_Selected extract_

((

I can't say I'm particularly au fait with NSRO, but 'King of the Down' is reputed to be a lot sparser. Well, whether that's the case or not, it's a fine record to get acquainted with on its' own terms.

It's a pastoral outing, as befits a record put together by two people (Fortnam and his partner Sharron) who live in a house by a river near a village at the foot of the south Wiltshire downs. A wheezing dog and a crackling open fire were apparently also essential ingredients to the atmosphere in which 'King of the Down' was created and it's one of those quiet, bucolic treats you should always find room in your headspace for.

Of course, Craig Fortnam has an immediate advantage in that he's a tremendously gifted guitarist. His nylon and steel string picking is a fluid delight throughout, not least on the instrumentals like the opening 'King of the Down' and the relentlessly rolling 'Thames Fluvius'. On the former, his playing recalls the Spanish-influenced playing of Vini Reilly, while his playing on tracks like 'Thames Fluvius' or the undulating 'Roman Road' has a Richard Thompson-ish English madrigal quality.

))

_Information provided_
((

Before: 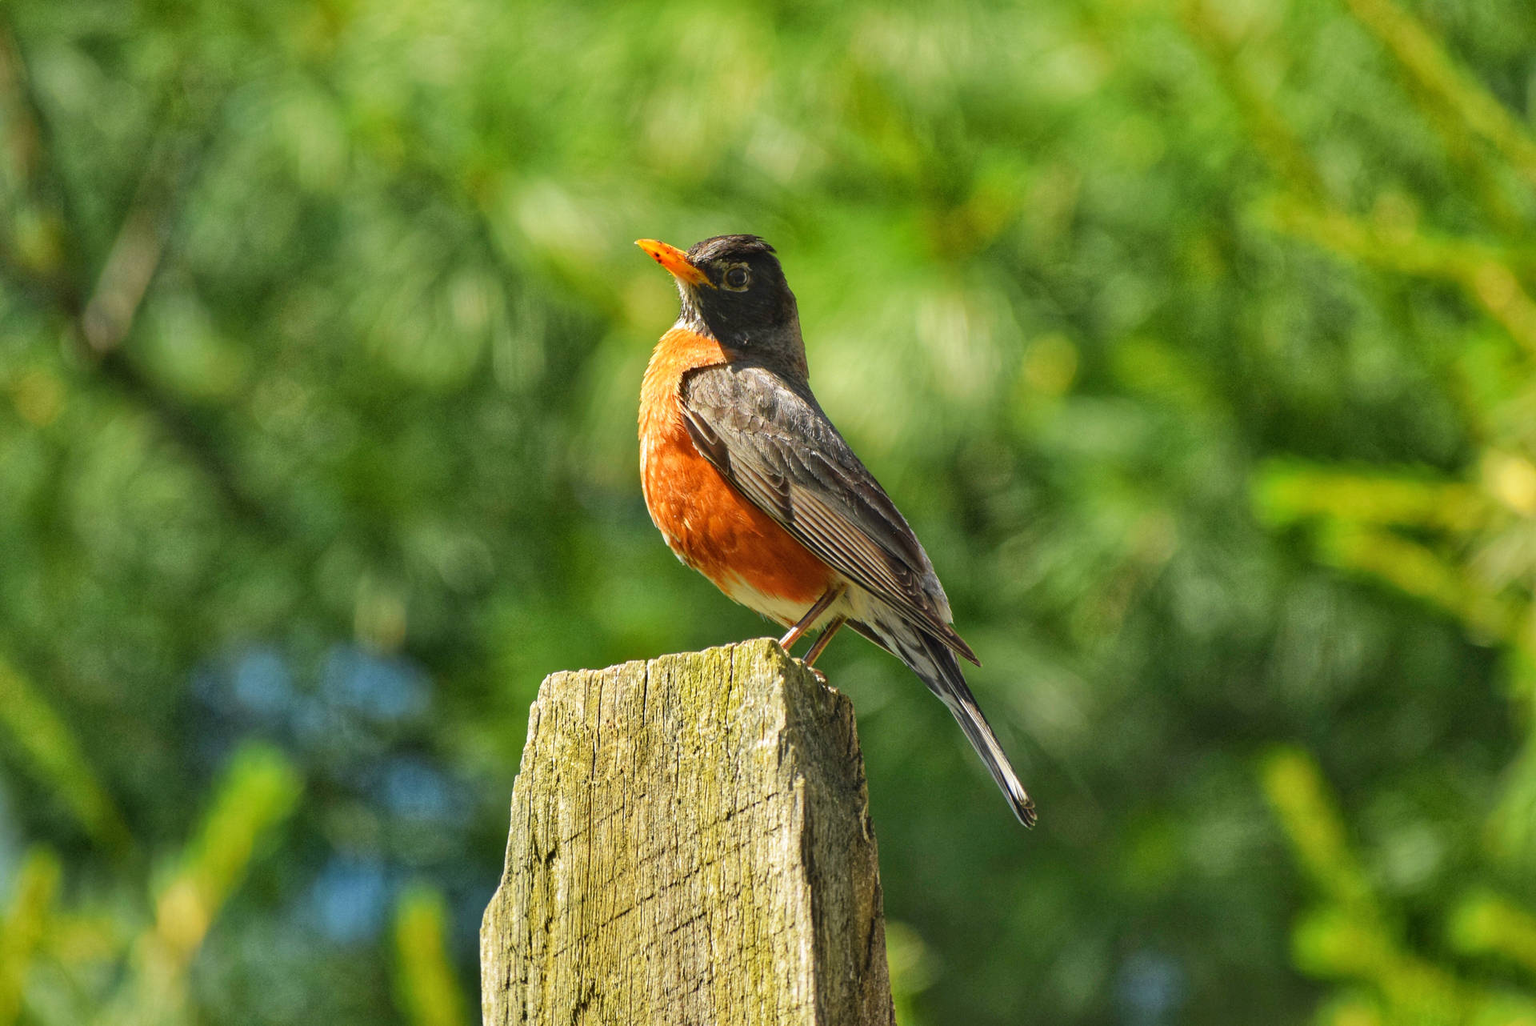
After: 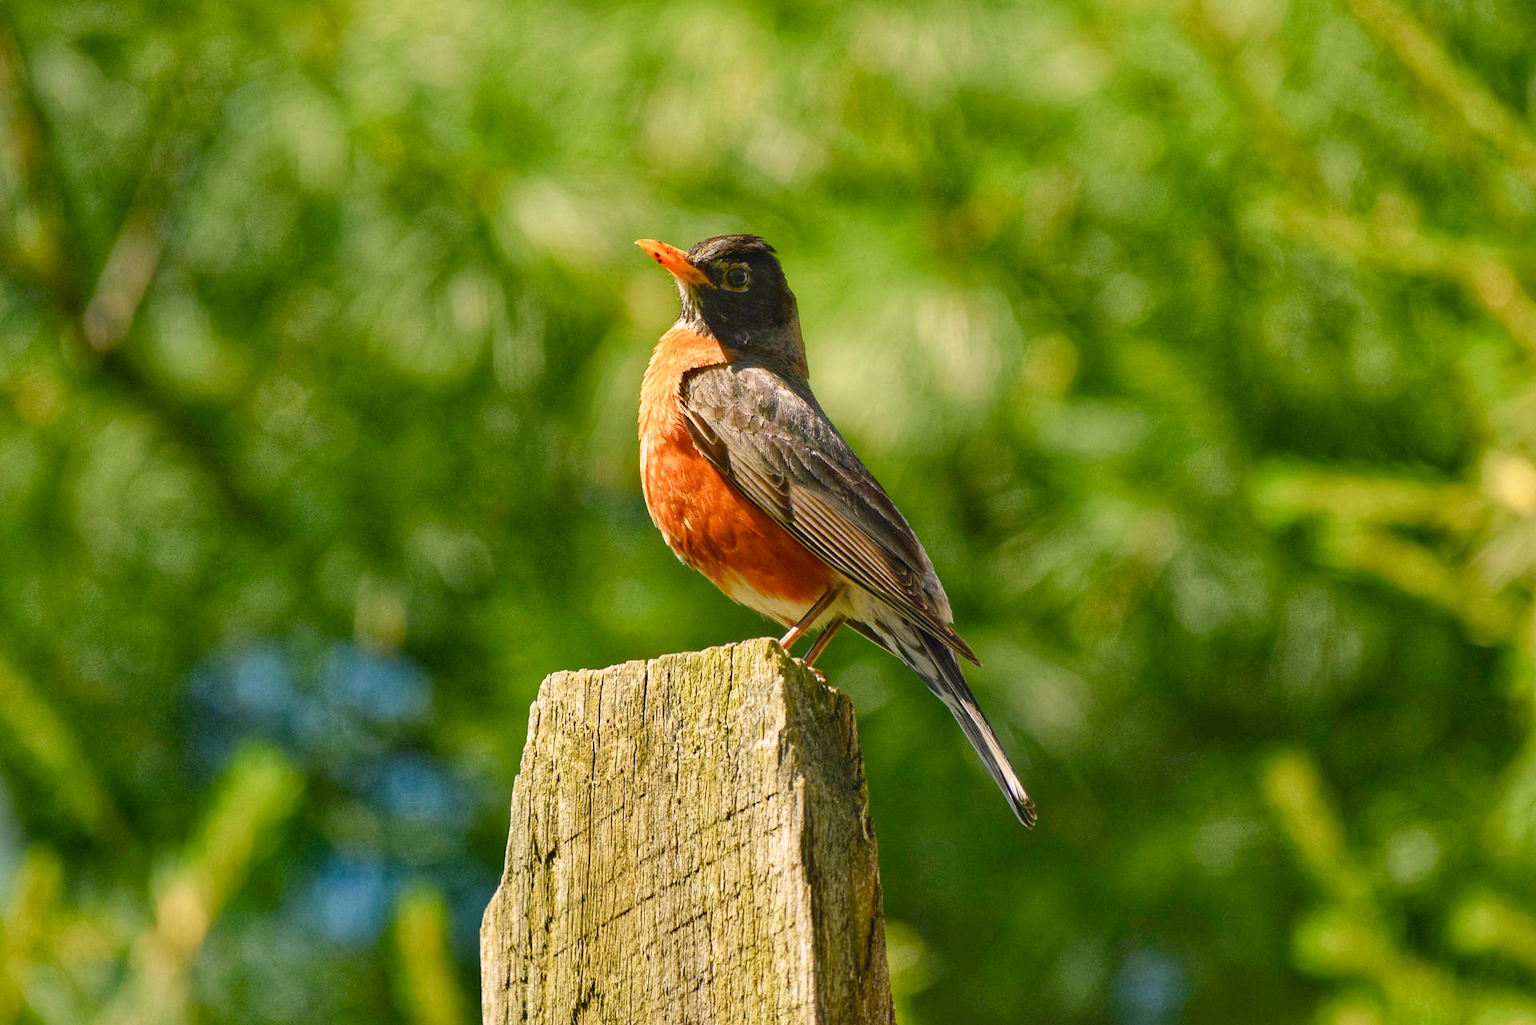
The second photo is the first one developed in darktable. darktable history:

))

_Set exercise 1_
Answer these from the album review above:
(a) Where do Fortnam and his partner Sharron live?
(b) Whose playing does Fortnam's guitar on the opening 'King of the Down' recall?
(c) What two kinds of strings does Fortnam pick?
_Set exercise 2_
From the album review above, extract the passage starting at "I can't say" and ending at "your headspace for.", copying it word for word.
_Set exercise 3_
Does each statement agree with the album review above? Answer yes or no, and quote the words that decide it.
(a) An open fire was part of the atmosphere in which the album was made.
(b) The reviewer knows NSRO well.
(c) Fortnam's playing on 'Thames Fluvius' is likened to Richard Thompson.

_Task output 1_
(a) In a house by a river near a village at the foot of the south Wiltshire downs.
(b) The Spanish-influenced playing of Vini Reilly.
(c) Nylon and steel strings.</t1>

_Task output 2_
I can't say I'm particularly au fait with NSRO, but 'King of the Down' is reputed to be a lot sparser. Well, whether that's the case or not, it's a fine record to get acquainted with on its' own terms.

It's a pastoral outing, as befits a record put together by two people (Fortnam and his partner Sharron) who live in a house by a river near a village at the foot of the south Wiltshire downs. A wheezing dog and a crackling open fire were apparently also essential ingredients to the atmosphere in which 'King of the Down' was created and it's one of those quiet, bucolic treats you should always find room in your headspace for.

_Task output 3_
(a) Yes: "A wheezing dog and a crackling open fire were apparently also essential ingredients to the atmosphere in which 'King of the Down' was created"
(b) No: "I can't say I'm particularly au fait with NSRO"
(c) Yes: "his playing on tracks like 'Thames Fluvius' or the undulating 'Roman Road' has a Richard Thompson-ish English madrigal quality"